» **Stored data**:
####################

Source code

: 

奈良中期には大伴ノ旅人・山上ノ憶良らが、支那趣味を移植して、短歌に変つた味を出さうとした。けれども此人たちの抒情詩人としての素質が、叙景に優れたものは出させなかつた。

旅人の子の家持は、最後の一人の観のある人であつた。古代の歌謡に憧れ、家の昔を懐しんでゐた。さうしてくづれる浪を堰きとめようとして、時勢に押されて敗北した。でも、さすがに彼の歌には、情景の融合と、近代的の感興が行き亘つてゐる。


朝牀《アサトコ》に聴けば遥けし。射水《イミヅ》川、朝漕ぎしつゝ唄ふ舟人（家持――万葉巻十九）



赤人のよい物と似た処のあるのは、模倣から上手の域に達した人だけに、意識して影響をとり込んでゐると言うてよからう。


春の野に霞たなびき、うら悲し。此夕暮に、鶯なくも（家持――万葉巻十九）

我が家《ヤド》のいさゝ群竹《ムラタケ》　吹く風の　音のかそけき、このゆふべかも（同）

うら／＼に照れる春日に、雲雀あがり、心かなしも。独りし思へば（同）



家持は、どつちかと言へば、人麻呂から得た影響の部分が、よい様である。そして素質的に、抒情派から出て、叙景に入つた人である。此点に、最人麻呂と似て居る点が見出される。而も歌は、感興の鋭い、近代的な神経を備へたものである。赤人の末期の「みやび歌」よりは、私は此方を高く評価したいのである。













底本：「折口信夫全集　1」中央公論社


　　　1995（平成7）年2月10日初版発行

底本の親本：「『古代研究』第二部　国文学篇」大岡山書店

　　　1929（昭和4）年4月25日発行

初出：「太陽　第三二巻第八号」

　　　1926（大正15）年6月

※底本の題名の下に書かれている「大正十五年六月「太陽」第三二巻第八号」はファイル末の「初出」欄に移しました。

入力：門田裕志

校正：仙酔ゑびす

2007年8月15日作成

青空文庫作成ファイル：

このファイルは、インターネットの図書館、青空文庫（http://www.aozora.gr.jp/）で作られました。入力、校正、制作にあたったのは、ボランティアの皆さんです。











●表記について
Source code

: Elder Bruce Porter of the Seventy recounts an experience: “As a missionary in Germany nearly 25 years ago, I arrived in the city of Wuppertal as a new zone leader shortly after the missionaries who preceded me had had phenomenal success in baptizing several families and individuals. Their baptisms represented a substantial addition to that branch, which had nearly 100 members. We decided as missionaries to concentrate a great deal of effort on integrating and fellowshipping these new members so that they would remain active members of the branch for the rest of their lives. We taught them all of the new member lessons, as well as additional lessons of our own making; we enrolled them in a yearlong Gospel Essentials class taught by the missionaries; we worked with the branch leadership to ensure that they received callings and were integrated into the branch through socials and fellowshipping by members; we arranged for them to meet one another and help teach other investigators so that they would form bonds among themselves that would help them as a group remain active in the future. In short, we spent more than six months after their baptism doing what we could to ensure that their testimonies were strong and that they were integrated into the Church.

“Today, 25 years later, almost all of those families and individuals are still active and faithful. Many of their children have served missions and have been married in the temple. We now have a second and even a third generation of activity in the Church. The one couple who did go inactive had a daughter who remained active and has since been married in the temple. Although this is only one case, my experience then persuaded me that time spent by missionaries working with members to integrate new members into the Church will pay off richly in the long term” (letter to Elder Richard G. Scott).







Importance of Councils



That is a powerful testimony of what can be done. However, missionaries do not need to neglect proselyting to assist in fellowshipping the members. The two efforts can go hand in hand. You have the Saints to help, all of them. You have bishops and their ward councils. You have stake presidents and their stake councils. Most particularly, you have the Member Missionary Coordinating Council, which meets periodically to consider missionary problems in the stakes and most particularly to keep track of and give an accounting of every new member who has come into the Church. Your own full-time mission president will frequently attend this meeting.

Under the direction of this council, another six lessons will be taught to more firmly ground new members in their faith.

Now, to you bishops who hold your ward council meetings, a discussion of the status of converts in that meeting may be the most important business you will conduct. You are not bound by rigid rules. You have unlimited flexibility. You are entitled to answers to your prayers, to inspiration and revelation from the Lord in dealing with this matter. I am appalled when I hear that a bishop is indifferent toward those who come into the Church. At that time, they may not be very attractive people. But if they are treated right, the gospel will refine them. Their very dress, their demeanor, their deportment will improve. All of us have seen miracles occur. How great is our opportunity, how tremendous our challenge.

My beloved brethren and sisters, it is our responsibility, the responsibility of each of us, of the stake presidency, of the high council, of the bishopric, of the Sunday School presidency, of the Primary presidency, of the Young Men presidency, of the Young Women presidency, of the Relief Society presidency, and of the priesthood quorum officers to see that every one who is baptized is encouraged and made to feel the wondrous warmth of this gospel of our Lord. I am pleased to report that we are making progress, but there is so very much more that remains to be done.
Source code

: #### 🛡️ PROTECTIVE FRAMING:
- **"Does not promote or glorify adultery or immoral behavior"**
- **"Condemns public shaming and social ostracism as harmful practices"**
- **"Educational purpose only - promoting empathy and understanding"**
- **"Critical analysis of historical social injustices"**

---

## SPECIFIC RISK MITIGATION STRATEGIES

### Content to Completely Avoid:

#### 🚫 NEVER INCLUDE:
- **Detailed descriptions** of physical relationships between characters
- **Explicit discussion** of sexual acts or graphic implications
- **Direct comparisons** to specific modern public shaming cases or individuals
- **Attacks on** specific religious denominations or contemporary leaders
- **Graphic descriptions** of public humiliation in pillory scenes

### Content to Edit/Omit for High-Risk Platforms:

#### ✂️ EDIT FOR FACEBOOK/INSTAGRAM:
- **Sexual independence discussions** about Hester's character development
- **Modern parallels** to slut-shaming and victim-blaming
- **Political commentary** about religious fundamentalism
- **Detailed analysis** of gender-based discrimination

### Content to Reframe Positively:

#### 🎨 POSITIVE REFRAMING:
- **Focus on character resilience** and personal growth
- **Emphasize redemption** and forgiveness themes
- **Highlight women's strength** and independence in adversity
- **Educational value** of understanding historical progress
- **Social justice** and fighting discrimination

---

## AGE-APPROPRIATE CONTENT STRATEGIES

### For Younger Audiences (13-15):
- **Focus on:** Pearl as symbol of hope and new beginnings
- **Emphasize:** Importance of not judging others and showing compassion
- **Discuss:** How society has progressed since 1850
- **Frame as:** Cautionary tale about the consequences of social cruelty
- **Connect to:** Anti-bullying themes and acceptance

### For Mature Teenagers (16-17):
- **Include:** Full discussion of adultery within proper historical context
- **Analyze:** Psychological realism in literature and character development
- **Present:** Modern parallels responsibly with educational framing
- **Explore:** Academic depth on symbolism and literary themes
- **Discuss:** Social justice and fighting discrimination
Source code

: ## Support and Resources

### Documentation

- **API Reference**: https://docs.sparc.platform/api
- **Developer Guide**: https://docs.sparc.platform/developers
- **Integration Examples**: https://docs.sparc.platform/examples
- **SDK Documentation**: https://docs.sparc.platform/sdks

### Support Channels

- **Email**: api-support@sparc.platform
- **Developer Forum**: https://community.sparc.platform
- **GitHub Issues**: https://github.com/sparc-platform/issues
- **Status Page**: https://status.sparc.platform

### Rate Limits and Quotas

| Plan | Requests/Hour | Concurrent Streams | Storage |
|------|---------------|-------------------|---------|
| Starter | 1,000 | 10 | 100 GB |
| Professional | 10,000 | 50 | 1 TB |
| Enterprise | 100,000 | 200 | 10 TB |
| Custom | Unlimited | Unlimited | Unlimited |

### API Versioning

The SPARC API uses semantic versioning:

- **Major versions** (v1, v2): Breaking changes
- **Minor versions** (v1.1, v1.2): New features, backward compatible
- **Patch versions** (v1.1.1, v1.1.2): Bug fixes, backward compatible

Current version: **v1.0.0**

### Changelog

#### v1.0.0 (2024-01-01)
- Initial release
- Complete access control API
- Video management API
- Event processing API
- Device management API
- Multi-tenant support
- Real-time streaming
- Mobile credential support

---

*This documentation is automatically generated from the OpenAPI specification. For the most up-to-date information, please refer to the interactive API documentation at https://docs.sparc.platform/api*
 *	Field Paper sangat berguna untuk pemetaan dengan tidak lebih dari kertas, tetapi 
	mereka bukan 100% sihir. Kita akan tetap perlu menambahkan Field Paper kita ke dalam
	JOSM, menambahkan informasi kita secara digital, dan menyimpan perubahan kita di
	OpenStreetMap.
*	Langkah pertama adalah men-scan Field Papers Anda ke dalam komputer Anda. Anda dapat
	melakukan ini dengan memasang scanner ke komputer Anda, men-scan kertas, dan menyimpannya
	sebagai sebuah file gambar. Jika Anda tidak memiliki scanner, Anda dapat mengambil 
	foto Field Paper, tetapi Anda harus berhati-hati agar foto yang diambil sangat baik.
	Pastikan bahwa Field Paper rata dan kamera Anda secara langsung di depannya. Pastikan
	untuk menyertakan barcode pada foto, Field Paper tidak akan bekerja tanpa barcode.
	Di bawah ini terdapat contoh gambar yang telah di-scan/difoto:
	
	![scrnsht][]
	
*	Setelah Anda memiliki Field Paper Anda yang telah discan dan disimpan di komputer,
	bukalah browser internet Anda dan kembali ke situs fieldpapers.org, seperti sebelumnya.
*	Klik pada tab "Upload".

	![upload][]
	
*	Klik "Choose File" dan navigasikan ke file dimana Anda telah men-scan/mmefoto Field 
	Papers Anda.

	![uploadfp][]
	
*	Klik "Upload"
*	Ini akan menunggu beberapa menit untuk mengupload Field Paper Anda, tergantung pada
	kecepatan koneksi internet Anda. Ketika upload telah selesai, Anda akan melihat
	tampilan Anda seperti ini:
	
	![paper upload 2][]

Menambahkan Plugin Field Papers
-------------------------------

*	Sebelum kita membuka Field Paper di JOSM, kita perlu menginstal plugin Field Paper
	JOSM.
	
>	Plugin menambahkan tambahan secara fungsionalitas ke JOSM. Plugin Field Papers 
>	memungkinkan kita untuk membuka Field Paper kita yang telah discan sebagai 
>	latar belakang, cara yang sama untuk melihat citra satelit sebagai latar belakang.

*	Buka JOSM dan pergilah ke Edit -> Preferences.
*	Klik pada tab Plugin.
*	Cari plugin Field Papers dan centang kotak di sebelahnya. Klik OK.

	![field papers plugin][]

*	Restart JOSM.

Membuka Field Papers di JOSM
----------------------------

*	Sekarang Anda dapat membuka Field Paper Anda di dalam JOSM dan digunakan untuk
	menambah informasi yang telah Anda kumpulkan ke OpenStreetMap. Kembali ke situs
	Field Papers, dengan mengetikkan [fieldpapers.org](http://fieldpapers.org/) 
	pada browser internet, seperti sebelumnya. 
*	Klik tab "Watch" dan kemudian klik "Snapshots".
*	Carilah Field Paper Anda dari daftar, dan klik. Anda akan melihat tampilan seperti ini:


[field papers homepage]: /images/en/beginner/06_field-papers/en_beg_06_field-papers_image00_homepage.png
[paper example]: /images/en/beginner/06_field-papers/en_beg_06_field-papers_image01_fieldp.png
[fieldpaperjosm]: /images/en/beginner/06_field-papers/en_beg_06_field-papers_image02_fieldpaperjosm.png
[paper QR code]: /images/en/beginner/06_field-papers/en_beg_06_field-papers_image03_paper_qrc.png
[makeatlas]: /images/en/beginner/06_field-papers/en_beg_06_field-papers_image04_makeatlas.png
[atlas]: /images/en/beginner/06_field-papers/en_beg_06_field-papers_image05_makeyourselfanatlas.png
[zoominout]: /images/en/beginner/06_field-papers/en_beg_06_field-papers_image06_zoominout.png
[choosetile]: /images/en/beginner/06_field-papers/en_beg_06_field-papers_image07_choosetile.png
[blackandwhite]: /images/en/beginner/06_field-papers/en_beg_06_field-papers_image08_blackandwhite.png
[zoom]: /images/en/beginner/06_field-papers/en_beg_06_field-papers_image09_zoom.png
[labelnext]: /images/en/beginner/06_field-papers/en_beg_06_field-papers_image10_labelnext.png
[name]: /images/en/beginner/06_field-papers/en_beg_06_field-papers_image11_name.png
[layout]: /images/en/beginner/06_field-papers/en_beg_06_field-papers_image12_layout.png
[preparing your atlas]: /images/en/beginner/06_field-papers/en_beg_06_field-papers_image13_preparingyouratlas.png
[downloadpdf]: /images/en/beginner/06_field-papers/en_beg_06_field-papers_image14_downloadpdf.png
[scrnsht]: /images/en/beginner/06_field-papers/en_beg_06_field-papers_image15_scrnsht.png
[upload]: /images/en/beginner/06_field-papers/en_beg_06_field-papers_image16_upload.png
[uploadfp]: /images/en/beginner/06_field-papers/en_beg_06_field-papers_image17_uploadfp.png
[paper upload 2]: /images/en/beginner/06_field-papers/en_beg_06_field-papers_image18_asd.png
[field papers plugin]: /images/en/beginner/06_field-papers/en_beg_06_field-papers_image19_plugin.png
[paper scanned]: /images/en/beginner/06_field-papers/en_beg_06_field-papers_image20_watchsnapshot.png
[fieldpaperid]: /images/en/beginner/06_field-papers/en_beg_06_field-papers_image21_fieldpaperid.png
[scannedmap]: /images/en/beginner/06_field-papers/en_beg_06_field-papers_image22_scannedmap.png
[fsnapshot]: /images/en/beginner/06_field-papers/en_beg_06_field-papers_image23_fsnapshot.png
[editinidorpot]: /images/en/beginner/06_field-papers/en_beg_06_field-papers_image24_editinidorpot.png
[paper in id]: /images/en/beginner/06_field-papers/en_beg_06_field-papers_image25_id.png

####################

» **TASK ITEM**: Which lines in the data hold the string "scrnsht"? Copy each of them.

» **ANSWER TO THIS TASK**:
	![scrnsht][]
[scrnsht]: /images/en/beginner/06_field-papers/en_beg_06_field-papers_image15_scrnsht.png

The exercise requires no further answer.